Does he dislike you ? Or just prefer your friend ?


----------



## drifter (Oct 7, 2009)

Might be the color of clothes that you wear is spooking him. If I wear solid color shirts my birds seem more at ease. If if wear shirts with vertical stripes they seem to be a little more restless and don't seem to recognize me. I usually wear restful colors like light blues,greens, etc. It's the striped ones that seem to make them suspicious. This is just a shot in the dark but you never know what a bird is thinking.


----------



## Reti (Jul 20, 2003)

grifter said:


> Might be the color of clothes that you wear is spooking him. If I wear solid color shirts my birds seem more at ease. If if wear shirts with vertical stripes they seem to be a little more restless and don't seem to recognize me. I usually wear restful colors like light blues,greens, etc. It's the striped ones that seem to make them suspicious. This is just a shot in the dark but you never know what a bird is thinking.



I haven't noticed that with my pigeons but my doves go crazy when I wear orange or red and my cockatiel goes into panick when I wear striped clothes.

Reti


----------



## dragon lady (Sep 14, 2010)

*pigeon likes my friend more than me*

My pigeon is West of England tumbler mix.He has foot feathers.He was rubbing vent on my friends hand.He still lets me hold him sometimes,so I think he might like me a little but I think prefers my friend hope this helps Jaye,thank you.I don't think it's the color of clothes I'm wearing because I've never seen him react badly to what I'm wearing.Thank you grifter & Reti.


----------



## spirit wings (Mar 29, 2008)

have you thought about getting him/her a pigeon mate?


----------



## dragon lady (Sep 14, 2010)

Hi spirit wings.I actually am thinking on getting him a mate.


----------



## spirit wings (Mar 29, 2008)

dragon lady said:


> Hi spirit wings.I actually am thinking on getting him a mate.


good, he needs one.


----------



## Libis (Oct 8, 2010)

Sometimes birds pick their people. 

I know a rose cockatoo who only likes 3 people out of the 10 or 15 who care for him (he's a zoo bird.) He will only let those three people work with him or pet him without biting (and biting hard!) I was lucky when I interned there because he took a shine to me and would ask me to scratch his head, but the day my mom visited he did not like her.

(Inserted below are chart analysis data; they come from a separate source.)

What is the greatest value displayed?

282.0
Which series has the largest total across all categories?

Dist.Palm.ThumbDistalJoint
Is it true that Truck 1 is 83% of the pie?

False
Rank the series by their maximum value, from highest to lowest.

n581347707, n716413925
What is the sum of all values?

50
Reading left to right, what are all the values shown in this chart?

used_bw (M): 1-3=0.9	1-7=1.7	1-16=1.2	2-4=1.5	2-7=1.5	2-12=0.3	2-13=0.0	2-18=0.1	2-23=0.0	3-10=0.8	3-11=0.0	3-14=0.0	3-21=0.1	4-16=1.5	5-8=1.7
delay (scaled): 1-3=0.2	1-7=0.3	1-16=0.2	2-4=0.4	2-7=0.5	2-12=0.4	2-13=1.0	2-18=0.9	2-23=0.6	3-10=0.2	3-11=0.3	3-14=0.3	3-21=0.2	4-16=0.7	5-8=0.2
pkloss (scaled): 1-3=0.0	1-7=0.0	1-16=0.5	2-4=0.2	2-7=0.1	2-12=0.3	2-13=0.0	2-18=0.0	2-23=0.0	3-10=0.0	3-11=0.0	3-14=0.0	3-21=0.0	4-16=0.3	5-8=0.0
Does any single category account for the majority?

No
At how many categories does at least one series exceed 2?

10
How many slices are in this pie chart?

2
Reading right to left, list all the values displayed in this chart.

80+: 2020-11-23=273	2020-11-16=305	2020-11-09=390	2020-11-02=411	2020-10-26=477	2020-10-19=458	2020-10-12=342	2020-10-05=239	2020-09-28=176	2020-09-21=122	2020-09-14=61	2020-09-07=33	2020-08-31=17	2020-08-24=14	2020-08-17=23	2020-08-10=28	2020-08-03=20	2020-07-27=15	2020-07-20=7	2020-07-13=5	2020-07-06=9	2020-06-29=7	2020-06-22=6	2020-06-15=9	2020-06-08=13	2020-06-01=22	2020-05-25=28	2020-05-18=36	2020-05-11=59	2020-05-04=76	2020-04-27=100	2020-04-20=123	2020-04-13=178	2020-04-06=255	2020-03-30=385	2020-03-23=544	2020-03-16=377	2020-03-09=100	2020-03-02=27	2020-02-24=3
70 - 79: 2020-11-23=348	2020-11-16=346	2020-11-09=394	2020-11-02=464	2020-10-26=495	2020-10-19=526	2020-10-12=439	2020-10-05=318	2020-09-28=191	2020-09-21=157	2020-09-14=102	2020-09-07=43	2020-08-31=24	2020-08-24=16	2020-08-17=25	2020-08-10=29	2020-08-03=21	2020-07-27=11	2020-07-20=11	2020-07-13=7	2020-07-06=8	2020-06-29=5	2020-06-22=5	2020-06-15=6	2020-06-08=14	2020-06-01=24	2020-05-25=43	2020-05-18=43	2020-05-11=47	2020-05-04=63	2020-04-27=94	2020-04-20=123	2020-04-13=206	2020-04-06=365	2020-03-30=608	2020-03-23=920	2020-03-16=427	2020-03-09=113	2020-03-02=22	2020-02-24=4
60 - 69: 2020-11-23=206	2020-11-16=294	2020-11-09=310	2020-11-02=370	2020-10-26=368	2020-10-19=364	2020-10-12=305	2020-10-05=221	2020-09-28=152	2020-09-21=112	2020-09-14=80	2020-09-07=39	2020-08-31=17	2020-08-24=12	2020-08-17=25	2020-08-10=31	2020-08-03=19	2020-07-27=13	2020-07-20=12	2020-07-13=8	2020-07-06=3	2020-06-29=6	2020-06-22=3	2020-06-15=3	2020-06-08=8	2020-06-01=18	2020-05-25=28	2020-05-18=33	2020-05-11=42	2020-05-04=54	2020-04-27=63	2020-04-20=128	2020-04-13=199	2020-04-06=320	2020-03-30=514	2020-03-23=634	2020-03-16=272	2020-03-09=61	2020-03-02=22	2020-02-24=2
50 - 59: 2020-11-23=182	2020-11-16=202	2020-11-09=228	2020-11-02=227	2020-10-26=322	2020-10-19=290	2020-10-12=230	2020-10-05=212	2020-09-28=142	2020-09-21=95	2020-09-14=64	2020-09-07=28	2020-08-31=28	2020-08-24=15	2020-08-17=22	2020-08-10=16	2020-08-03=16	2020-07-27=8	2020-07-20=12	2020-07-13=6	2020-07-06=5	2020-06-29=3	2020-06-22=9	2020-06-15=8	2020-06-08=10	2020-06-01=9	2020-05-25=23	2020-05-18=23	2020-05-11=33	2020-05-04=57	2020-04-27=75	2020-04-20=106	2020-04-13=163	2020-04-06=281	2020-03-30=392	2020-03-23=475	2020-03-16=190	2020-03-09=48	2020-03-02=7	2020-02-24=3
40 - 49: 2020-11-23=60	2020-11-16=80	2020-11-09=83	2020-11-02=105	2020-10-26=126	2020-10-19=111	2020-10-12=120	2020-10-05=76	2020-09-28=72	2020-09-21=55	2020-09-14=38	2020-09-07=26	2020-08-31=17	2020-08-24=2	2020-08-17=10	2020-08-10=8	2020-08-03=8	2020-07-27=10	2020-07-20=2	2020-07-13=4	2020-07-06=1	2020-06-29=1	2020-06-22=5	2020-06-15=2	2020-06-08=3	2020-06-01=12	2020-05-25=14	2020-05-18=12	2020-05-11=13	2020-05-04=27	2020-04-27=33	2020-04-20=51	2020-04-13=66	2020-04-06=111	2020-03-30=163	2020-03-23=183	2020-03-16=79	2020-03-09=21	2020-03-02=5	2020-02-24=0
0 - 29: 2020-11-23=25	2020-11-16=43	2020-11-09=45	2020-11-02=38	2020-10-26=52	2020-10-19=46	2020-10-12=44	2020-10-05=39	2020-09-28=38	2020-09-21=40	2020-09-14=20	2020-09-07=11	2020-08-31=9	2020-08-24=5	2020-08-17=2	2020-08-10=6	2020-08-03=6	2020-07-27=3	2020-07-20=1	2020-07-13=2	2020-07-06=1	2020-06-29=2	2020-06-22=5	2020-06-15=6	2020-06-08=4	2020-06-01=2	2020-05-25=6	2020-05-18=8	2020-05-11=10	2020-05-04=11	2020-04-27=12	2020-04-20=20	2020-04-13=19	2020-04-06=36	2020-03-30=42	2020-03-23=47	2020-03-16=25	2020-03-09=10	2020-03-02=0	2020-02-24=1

Mom is usually better with birds than I am, she even raised her own cockatiel by hand years ago, so it was odd to see him dislike her so completely. 

I have also noticed that my male ringneck dove, Edmund is much more partial to my boyfriend than he is to me. He "happy dances" with his feet more for my boyfriend, and actually regurgitated for him once--making very earnest efforts to share.


----------